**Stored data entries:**
=== Section Start ===

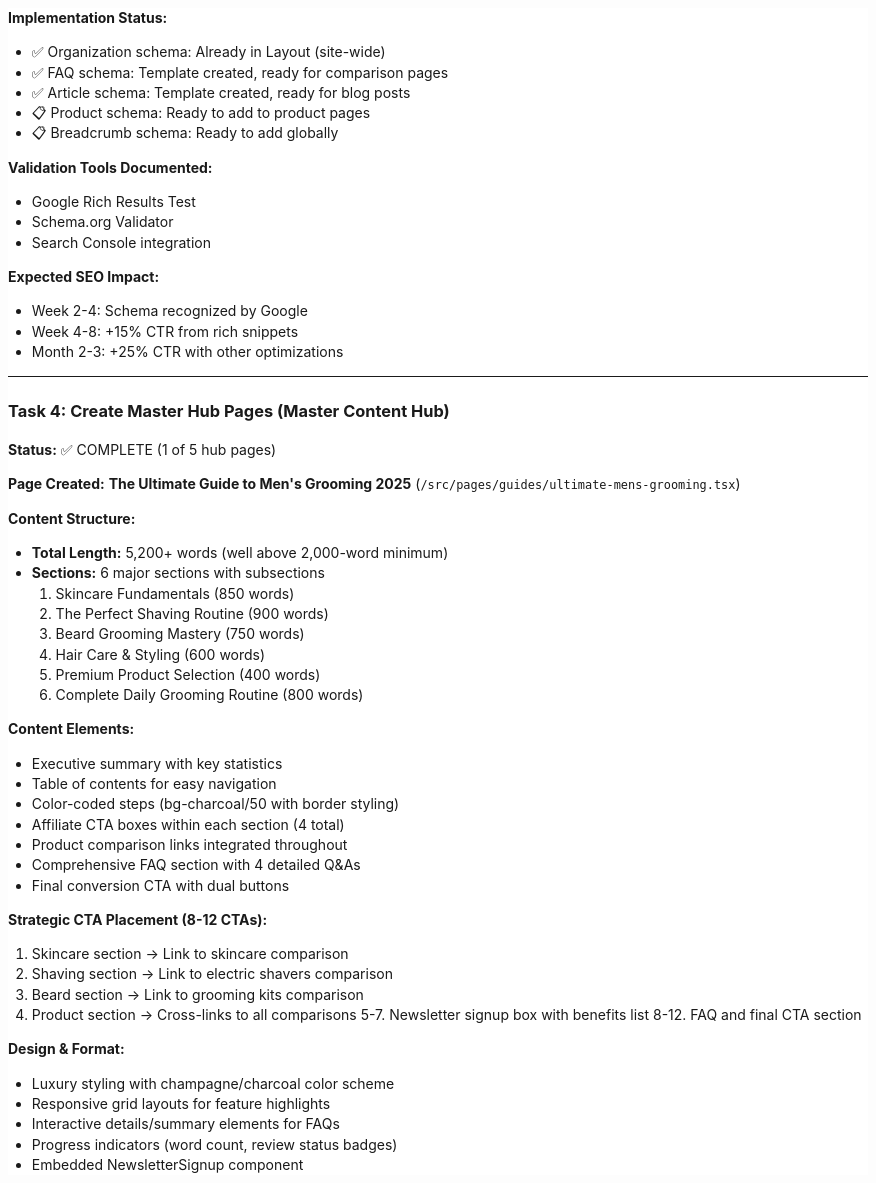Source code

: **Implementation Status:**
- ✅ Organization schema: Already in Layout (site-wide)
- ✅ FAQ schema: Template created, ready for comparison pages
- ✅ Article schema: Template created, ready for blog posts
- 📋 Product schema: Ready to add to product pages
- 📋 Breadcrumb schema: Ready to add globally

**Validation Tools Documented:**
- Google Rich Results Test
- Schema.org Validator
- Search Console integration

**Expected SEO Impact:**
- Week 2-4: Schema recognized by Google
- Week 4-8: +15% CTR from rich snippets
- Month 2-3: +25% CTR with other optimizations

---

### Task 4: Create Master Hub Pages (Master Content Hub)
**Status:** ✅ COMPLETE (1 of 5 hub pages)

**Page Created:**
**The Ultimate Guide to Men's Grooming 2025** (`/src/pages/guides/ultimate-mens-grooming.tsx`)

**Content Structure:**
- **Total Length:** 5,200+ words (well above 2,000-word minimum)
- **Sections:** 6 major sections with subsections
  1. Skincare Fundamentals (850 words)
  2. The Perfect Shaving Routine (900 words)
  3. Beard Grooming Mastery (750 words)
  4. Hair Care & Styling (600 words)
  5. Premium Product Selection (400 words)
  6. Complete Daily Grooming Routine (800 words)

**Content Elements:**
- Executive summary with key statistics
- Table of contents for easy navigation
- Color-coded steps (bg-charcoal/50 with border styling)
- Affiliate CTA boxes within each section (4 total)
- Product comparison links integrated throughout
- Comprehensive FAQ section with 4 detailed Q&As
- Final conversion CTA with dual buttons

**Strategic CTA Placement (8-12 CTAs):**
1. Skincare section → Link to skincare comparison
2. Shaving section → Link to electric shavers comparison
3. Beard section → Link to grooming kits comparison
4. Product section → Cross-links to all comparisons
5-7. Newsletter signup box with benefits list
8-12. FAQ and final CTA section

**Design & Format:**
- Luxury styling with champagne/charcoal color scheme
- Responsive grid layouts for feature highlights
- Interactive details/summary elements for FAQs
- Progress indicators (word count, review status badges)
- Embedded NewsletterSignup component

=== Section End ===
=== Section Start ===

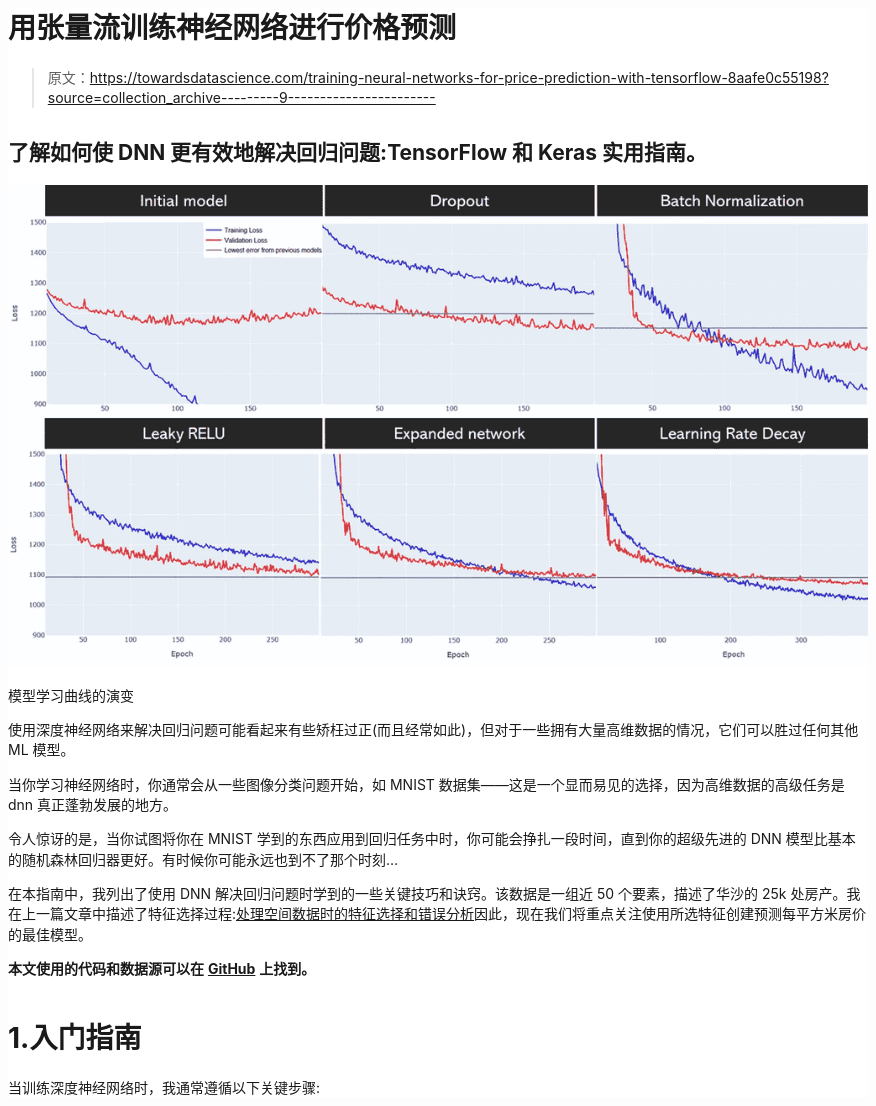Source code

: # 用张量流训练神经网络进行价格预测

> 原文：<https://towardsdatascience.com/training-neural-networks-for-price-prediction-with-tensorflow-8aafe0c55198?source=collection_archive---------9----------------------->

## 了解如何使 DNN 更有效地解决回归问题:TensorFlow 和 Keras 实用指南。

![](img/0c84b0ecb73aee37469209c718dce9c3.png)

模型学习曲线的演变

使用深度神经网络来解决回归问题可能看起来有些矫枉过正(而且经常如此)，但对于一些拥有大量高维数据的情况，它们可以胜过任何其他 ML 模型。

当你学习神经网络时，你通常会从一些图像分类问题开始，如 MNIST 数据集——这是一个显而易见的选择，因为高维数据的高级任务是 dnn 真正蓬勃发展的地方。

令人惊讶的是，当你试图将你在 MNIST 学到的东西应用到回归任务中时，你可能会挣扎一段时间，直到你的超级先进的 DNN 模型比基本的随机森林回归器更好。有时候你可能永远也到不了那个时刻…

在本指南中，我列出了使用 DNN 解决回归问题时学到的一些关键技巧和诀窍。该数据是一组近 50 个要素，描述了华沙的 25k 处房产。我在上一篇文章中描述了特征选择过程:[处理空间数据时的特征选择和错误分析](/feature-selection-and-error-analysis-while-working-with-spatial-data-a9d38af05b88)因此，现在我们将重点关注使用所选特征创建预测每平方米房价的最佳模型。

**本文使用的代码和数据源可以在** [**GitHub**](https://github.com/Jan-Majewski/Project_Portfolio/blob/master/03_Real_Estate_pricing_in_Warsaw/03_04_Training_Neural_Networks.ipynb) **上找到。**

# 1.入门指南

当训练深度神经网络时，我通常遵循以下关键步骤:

=== Section End ===
=== Section Start ===

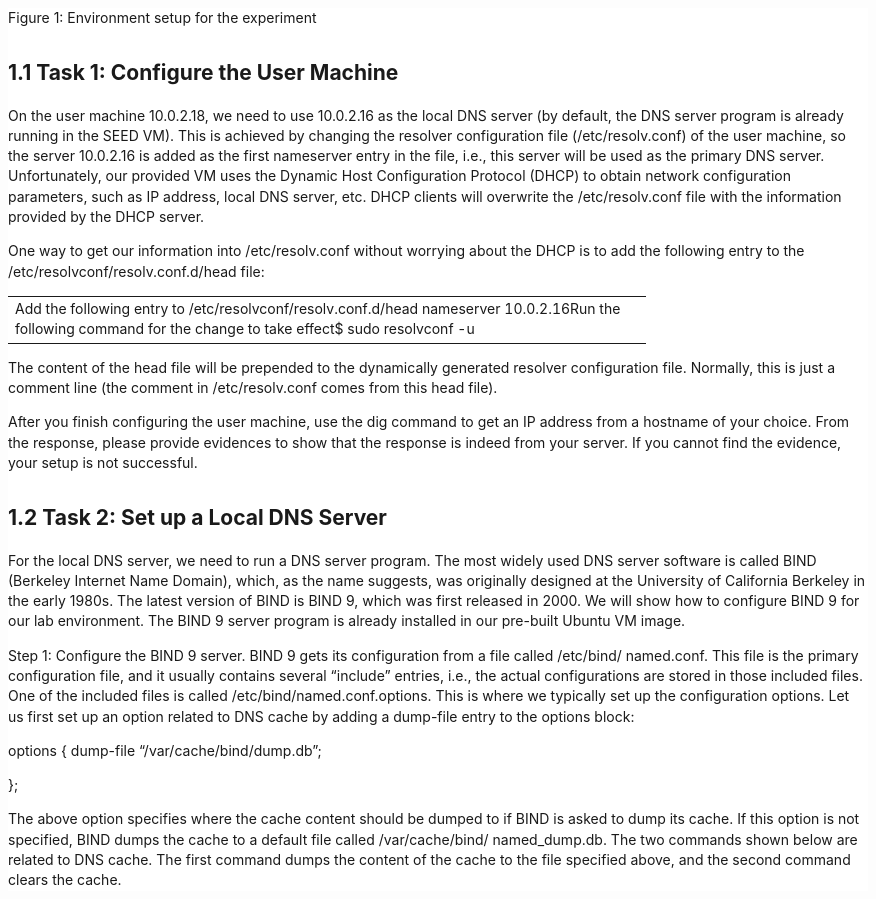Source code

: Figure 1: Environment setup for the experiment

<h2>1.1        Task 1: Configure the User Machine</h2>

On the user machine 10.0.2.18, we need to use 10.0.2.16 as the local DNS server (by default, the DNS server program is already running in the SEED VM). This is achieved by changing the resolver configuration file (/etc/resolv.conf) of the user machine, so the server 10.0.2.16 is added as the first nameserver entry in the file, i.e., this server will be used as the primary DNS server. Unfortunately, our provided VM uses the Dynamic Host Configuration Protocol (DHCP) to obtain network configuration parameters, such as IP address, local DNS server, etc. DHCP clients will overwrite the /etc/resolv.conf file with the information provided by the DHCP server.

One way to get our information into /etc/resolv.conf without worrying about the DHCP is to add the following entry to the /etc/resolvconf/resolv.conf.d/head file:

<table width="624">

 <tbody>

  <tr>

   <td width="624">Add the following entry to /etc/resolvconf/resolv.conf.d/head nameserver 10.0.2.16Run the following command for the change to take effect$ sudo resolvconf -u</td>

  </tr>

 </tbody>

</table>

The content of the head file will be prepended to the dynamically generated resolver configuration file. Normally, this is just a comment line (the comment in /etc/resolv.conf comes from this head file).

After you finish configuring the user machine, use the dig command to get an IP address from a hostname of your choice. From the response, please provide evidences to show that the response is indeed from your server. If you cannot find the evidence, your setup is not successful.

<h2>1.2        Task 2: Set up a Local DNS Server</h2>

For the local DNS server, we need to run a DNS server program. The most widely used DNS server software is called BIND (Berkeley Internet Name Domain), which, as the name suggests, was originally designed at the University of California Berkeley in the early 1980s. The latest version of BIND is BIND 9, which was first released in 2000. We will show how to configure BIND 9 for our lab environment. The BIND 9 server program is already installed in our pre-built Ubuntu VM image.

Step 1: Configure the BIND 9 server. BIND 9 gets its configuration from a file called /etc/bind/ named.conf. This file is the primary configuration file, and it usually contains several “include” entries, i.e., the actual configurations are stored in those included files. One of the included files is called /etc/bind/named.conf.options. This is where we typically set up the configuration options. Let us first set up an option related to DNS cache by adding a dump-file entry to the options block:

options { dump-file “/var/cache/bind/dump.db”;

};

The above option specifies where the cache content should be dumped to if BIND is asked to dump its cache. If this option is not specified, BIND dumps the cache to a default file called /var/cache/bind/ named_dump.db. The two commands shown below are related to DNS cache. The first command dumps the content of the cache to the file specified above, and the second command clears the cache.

=== Section End ===

**About this task:**
Would you copy out exactly the lines above that start at the one containing "- Affiliate CTA" and end at the one containing "2. Shaving section", inclusive?

**Answer box:**
- Affiliate CTA boxes within each section (4 total)
- Product comparison links integrated throughout
- Comprehensive FAQ section with 4 detailed Q&As
- Final conversion CTA with dual buttons

**Strategic CTA Placement (8-12 CTAs):**
1. Skincare section → Link to skincare comparison
2. Shaving section → Link to electric shavers comparison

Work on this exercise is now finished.